Globally, the construction industry is a major contributor to the socio-economic development and also the largest consumer of energy and natural resources, with buildings and infrastructure construction services liable for around a half of total energy consumption. Construction is one of the largest industries in both developing and developed countries in terms of investment, employment and contribution to GDP. (Unher, 1999).
The importance of energy consumption and greenhouse gases(GHG) attributable to building operation is well recognized, nevertheless despite that knowledge, energy is also consumed during the manufacture of building materials, transportation and assembly into buildings maintenance and demolition, until disposal and recycling. (Gheeeala & Kiofworala, 2009).
It is widely accepted that building must use less energy and reduce greenhouse gas (GHG) emissions to help mitigate global climate change ( Da Silva & Da Almeida, 2010). At the same time buildings are for people; to succeed they must also provide an environment that suits their intended occupants (Roulet, 2006). Thus, Building performance should compound both energy use criteria and occupant comfort, which is the main purpose of a building (Dili & Varghese, 2011).
Furthermore, building, space or place is considered well designed if it does contribute to environmental, social and economic sustainability. Conversely, no building, space or place can be considered sustainable if it is not well designed. Design quality and sustainable design are one issue, and so are the questions of aesthetics and the technical solution to the problem of reducing energy consumption. Sustainability and good design are mutually reinforcing. So building design quality is not just defined by how it functions, but also by how it meets the social economic and environmental needs of the tenants it serves, and how it can be managed and adapted as those needs change over time (Roulet, 2006).

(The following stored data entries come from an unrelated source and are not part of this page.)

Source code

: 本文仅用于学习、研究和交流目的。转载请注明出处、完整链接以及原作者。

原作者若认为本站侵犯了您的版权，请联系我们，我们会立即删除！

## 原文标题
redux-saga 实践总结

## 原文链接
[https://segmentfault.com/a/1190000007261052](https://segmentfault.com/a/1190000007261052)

Considering one building form to another, whether it is sustainable, is the idea to assess the environmental performance of the building; from the master plan as one part of assessing its design quality, in the framework of the economic and social sustainability of the place in which it is located, in other word to think in an integrated way about longevity, flexibility and efficiency of buildings within the wider environment; linking together, from the planning, design process to the management and maintenance of the buildings, spaces and places. This implies multi-criteria analysis, where the site and climate should be integrated into the assessment holistically and not each building analyzed in isolation. A building design has the ability to satisfy all the levels of need in a unique position in more proactively consideration of global environment together with local climate and tradition (Oktay, 2002).
A Building, especially large-scale infrastructure has an impact on overall city thermal performance, its economy, the health comfort and consumptions of its residents, and the community stability. Once a site is selected and developed, it will be an irreversible action. For instance; city decision on building orientation, has an impact on the degree of sun exposure of neighborhood infrastructure, on energy consumption, land use, air movement and its street design (Golany, 1995). Thus overlooking the importance of the local green assets or green infrastructure is first to neglect ecosystem services, critical for city resilience. Second, the lapse to pay attention to how urban green assets function as an economic driver by means of community social networks is falling shorts to assess how the environment is or not being counted as an asset worth maintain (Schaffler & Swilling, 2012).
In addition, building site biodiversity and the functionality of green infrastructure is contingent upon how well and environmental integrated residential or commercial areas are designed and managed (Hostetler, Allen, & Meurk, 2011).
Although the widespread debate about architectural toward sustainability in search for some kind of consensus around common best environmental practice, universal agreed solutions remain elusive. However, the transition toward buildings which harmonized with healthier and happier lifestyle, encourage the less harmful relationship to nature, in addition to less energy usage and carbon-intensive are widely shared amongst architects, planners and citizen alike. Within that perspective, there is still huge difference of opinions regarding design approaches and an attempt to clearly define architecture sustainability from both technical and ideological point view is virtually difficult because of heterogeneity of design strategy: whether smart technologies make buildings more efficient, if local community input and direct relationship is essential and what is the most suitable material to employ (Guy, 2011).
Certainly, there has been considerable literature published on the subject of Climate and single building IEQ, stormwater management or Life Cycle cost but there is very little literature about holistic studies of a single infrastructure as it relates to city locale climate, environmental, social and economic impacts. This deficiency is becoming more apparent. Architects and building designers are called to integrate realistic studies on the impact of a development project on the city morphology, the environment, and even the social and economic impact that is required to sustainable development.